=== Begin Enclosure ===

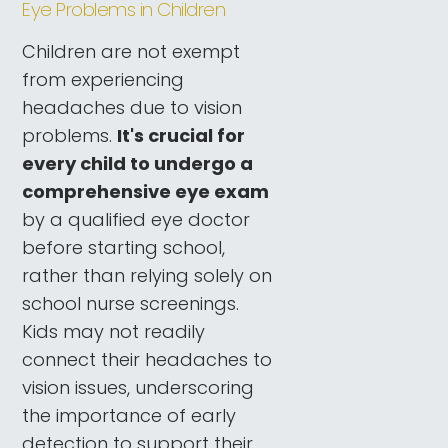
Eye Problems in Children
Children are not exempt
from experiencing
headaches due to vision
problems.
It's crucial for
every child to undergo a
comprehensive eye exam
by a qualified eye doctor
before starting school,
rather than relying solely on
school nurse screenings.
Kids may not readily
connect their headaches to
vision issues, underscoring
the importance of early
detection to support their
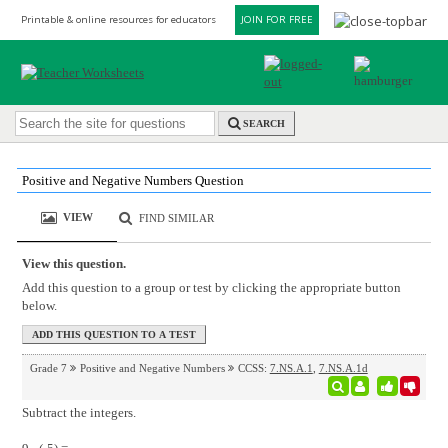
Printable & online resources for educators
JOIN FOR FREE
SEARCH
Positive and Negative Numbers Question
VIEW
FIND SIMILAR
View this question.
Add this question to a group or test by clicking the appropriate button
below.
Grade 7
Positive and Negative Numbers
CCSS:
7.NS.A.1
,
7.NS.A.1d
Subtract the integers.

=== End Enclosure ===

Work request >> Without the pictures, give back the entries exactly.

Task result >>
Eye Problems in Children
Children are not exempt
from experiencing
headaches due to vision
problems.
It's crucial for
every child to undergo a
comprehensive eye exam
by a qualified eye doctor
before starting school,
rather than relying solely on
school nurse screenings.
Kids may not readily
connect their headaches to
vision issues, underscoring
the importance of early
detection to support their
Printable & online resources for educators
JOIN FOR FREE
SEARCH
Positive and Negative Numbers Question
VIEW
FIND SIMILAR
View this question.
Add this question to a group or test by clicking the appropriate button
below.
Grade 7
Positive and Negative Numbers
CCSS:
7.NS.A.1
,
7.NS.A.1d
Subtract the integers.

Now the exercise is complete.